A peach-coloured sun hanging above a dusty mauve hillside peeped through my bathroom window this morning. Not so long ago it would have been pitch black at this hour making getting up so much more arduous. The late afternoons are no longer a time to snuggle up indoors with a cup of tea and Ready Steady Cook. At 4 o’clock in winter it always feels that there is nothing left of the day. Yet almost overnight we found ourselves on Monday playing with the children in the garden till past 7 o’clock. Suddenly bedtime becomes less urgent, the day still feels full of possibilities. Despite the fact this happens twice a year, in both directions – dark to light, light to dark – I still always marvel at how quickly we adjust to the new rhythms, forgetting almost instantly how it was just a few weeks earlier.

For me that is the great joy of seasons. I would hate to live in a part of the world where it gets dark at the same time 365 days of the year, where the only seasons are winter and summer and not much difference between them beyond a few degrees of temperature. It would be so dull to have to wear the same type of clothes all year. I love putting away the heavy wintry things and bringing out the light summer linens. And I’m always amazed at how tight and restrictive my winter shoes feel after a summer of sandals and flip-flops. It’s all about contrast. The seasons give the picture of life tone and depth, as sunshine and shadow brings a photograph alive.

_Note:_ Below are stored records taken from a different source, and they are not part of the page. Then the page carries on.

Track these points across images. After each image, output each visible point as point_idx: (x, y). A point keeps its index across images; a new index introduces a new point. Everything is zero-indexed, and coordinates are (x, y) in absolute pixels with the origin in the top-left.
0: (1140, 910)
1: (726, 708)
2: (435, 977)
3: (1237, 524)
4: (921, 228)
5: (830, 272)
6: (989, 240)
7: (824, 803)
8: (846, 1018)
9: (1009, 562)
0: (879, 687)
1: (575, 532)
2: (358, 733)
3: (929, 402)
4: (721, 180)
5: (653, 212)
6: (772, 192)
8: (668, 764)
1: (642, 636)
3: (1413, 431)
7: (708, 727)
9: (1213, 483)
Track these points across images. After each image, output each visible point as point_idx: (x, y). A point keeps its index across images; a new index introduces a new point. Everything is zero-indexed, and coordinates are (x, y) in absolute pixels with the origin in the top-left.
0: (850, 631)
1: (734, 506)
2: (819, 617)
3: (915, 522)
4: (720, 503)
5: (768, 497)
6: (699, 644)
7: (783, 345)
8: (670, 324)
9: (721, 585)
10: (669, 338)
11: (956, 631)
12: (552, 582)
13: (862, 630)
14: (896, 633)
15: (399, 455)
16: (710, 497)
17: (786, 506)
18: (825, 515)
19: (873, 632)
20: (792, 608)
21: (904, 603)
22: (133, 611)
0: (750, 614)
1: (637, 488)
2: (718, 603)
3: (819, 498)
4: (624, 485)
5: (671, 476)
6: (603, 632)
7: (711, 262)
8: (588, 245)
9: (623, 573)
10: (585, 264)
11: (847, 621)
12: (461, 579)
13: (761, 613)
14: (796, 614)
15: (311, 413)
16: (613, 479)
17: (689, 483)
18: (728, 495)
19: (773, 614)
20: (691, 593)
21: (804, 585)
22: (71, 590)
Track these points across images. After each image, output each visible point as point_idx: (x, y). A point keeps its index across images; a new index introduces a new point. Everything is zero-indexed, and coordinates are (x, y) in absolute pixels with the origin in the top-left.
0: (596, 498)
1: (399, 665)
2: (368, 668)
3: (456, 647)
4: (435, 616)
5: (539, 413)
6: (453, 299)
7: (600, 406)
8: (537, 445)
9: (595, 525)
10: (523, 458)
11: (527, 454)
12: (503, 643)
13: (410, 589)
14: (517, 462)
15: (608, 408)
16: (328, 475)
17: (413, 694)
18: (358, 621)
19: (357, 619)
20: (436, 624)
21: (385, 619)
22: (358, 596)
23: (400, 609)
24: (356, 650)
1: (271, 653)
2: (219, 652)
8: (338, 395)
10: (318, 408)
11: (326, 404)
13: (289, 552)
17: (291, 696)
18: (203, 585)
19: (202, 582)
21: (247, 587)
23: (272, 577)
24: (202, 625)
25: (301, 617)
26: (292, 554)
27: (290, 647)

I took advantage of the milky morning and walked the children to school again. The woodpeckers are out in force now, echoing around the wide valley, and it’s hard not to smile when jaunty daffodils are decorating the roadsides with their gaudy yellow display. Sheep scattered guiltily to the side of the lane as we approached, trying frantically to find the hole through which they’d escaped. The streams played a happy tune and we nodded our good mornings to assorted dog-walkers and neighbours. The beauty of the day was only briefly shattered as my smallest screeched ‘Phwaw, what’s that stinky smell – the cows are eating rotten fish in their big gobs’. This was an interesting image and one I can safely say I’d not thought of before. I suggested it was unlikely then left it at that. Imagination is all and I hate to quash it.

On the return I was left to my own peaceful thoughts. They meandered from acknowledging the contentment of the moment - in the air I was breathing, the sounds I was hearing, the sights I was seeing – to the relative horrors of the school ‘run’ in London, where how to avoid the rush hour congestion was the only serious consideration. No regrets there then. As I fell to contemplating the seasons again, I couldn’t help my mind recalling the images I’d received on my recent return to northern Italy. There is nowhere better to appreciate seasonal bounty than in an Italian market and I love the way they still celebrate the individuality of each month by the products you see on the market stalls. At the moment it’s all artichokes and asparagus. Soon it will be peas, then tomatoes, basil, aubergines and courgettes; then mushrooms, squash, pumpkins and clementines. And so it goes on. Year after year, a culinary ritual, a celebration of the best that the season has to offer. To think that this used to be my daily shopping experience. Now I am back to angrily ripping plastic off individually wrapped peppers in Morrisons, having the same boring choice of boring tasteless fruit and veg all year round and searching in vain for radicchio. I admit I am guilty of buying strawberries in January and asparagus and tomatoes from Israel. But it is so much harder when you have to go further afield to find the best of the seasonal produce available. I know I should find more time to go to Farmer’s Markets and I have often considered an organic box – but most of the people I know say they frantically end up making soup with the glut of shrivelled vegetables that seem an inevitable by-product of the good intention. Ultimately, for me, the pleasure is seeing and choosing for myself. Being inspired by what is in front of me, feeling excited and enthusiastic about the next meal I am going to cook. That is the joy of a colourful, chaotic Italian market place. Somehow the English version just doesn’t quite match up.